_Tareas del ejercicio_
1. Extrae del fragmento del documento el pasaje que va desde "En marzo se" hasta "fantasmas, piramidando capitales.", ambos incluidos.
2. Indica si cada afirmación concuerda con el fragmento del documento, con sí o no y las palabras del fragmento que lo deciden, citadas textualmente.
(a) El feriado bancario duró dos semanas.
(b) La mayoría del equipo económico respaldaba técnicamente las medidas de marzo.
(c) La tasa de desempleo abierto de las mujeres era inferior a la general.
3. Según el fragmento del documento, ¿por qué los voceros empresariales y de la derecha política impulsaron la sustitución del impuesto a la renta por el impuesto del 1% a la circulación de capitales? Responde en una a tres oraciones.

_Fragmento del documento_

_ _ _

En marzo se adoptaron inéditas resoluciones: el congelamiento de los recursos
depositados por el público en el sistema bancario y financiero, que ascienden
a unos 1.000 millones de dólares, y un feriado bancario que se prolongó por
dos semanas; a esto se sumó una reiterada alza del precio de los combustibles,
esta vez del 200%. Tan drásticas medidas, anunciadas oficialmente como la
única salida para evitar la hiperinflación, contradecían el criterio técnico
de la mayoría del equipo económico, pero se impusieron por los compromisos
gubernamentales con algunos banqueros. Para la población quedó claro que sus
depósitos fueron retenidos para sostener entidades bancarias ya quebradas,
ineficientes, que habían desviado los recursos confiados por su clientela
hacia otras empresas, algunas de ellas fantasmas, piramidando capitales.
Cuando han transcurrido cuatro meses, se profundizan los costos económicos y
sociales de ese paquete, sin que como contraparte se vean claros indicios de
solución para la crisis fiscal y del sistema financiero, menos aún para la
reactivación productiva. El panorama se complejiza dados los compromisos
políticos del gobierno con actores y grupos económicos, y las pugnas
distributivas entre las élites. Por añadidura, y para confirmar similitudes
con la crisis de los veinte, dos importantes productos de exportación, el
banano y el camarón, han sido afectados en estos meses por la sigatoka negra
y la mancha blanca, que ha causado pérdidas calculadas en 200 millones de
dólares.
Con el cierre de empresas o la reducción de sus actividades, la tasa de
desempleo abierto, según estimaciones hechas en mayo, había ascendido al 18%,
en el caso de las mujeres llegaba al 22%; de entre la población empleada,
tanto en el sector público como en el privado, la mayoría ha afrontado
retrasos de hasta tres meses en el pago de sus remuneraciones, con las
consecuentes contracción de la demanda y caída en el consumo de los hogares.
Los únicos pagos puntuales corresponden al servicio de la deuda externa, que
absorben más del 45% del presupuesto del Estado.
El no pago de la deuda gana respaldo
El peso de la deuda externa, que en términos per cápita en este año superará
al PIB por habitante, ha llevado a una inusitada unanimidad en torno al no
pago y la renegociación. A los sectores críticos de siempre, esto es
trabajadores, indígenas, mujeres, partidos de izquierda y centro izquierda,
hoy se suman voceros empresariales y de la derecha política. Sus
motivaciones, desde luego, son otras. Acostumbrados a ser beneficiarios
directos e indirectos de los recursos públicos, ahora que las arcas fiscales
están empobrecidas se niegan a cumplir obligaciones como el pago de impuestos,
cuya evasión significa unos 1.500 millones de dólares. Por eso impulsaron la
sustitución del impuesto a la renta por el impuesto del 1% a la circulación
de capitales, reforma desaconsejada por inconveniente por los propios técnicos
del gobierno, pero adoptada en virtud de acuerdos políticos.

_ _ _

_Datos registrados_
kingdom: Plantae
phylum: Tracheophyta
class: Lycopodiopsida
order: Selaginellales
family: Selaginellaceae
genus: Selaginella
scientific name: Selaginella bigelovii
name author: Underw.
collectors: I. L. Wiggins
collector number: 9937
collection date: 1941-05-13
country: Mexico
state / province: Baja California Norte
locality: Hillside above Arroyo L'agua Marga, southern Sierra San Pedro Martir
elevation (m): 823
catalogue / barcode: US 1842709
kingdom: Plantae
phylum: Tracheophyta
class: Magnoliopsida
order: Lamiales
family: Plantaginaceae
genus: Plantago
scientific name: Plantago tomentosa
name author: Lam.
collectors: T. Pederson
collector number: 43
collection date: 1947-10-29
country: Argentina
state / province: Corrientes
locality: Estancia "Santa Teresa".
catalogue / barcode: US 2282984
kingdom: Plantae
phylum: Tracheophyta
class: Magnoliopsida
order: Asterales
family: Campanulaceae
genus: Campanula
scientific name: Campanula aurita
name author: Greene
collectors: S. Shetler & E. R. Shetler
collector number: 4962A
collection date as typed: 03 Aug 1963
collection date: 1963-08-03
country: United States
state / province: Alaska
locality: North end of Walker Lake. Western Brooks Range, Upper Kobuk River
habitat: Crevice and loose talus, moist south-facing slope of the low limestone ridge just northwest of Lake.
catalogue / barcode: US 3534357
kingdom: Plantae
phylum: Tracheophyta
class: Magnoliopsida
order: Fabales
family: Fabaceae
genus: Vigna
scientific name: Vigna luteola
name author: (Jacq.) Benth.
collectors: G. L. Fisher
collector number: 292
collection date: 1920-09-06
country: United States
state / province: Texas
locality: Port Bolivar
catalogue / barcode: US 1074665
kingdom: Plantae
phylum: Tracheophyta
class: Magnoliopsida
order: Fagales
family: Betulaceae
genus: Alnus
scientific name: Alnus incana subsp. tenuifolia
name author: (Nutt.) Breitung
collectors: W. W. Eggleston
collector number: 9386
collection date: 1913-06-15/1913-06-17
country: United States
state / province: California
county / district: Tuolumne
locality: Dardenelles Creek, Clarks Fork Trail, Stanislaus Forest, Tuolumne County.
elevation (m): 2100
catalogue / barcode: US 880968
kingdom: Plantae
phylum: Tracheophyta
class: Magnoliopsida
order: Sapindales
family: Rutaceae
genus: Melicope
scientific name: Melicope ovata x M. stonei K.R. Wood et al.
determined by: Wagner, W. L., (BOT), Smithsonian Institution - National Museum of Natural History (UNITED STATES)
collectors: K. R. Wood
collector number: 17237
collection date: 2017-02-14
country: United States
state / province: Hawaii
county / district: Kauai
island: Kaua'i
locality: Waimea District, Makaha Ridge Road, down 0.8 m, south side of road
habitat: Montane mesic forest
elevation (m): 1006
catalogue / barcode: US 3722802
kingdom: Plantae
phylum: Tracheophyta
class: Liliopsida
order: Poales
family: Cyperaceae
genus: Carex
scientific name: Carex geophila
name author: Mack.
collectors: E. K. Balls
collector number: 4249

_ _ _

_Soluciones completas_
1.
En marzo se adoptaron inéditas resoluciones: el congelamiento de los recursos
depositados por el público en el sistema bancario y financiero, que ascienden
a unos 1.000 millones de dólares, y un feriado bancario que se prolongó por
dos semanas; a esto se sumó una reiterada alza del precio de los combustibles,
esta vez del 200%. Tan drásticas medidas, anunciadas oficialmente como la
única salida para evitar la hiperinflación, contradecían el criterio técnico
de la mayoría del equipo económico, pero se impusieron por los compromisos
gubernamentales con algunos banqueros. Para la población quedó claro que sus
depósitos fueron retenidos para sostener entidades bancarias ya quebradas,
ineficientes, que habían desviado los recursos confiados por su clientela
hacia otras empresas, algunas de ellas fantasmas, piramidando capitales.

2.
(a) Sí: "un feriado bancario que se prolongó por dos semanas".
(b) No: "contradecían el criterio técnico de la mayoría del equipo económico".
(c) No: "en el caso de las mujeres llegaba al 22%".

3. Estaban acostumbrados a beneficiarse directa e indirectamente de los recursos públicos. Ahora que las arcas fiscales están empobrecidas, se niegan a cumplir obligaciones como el pago de impuestos.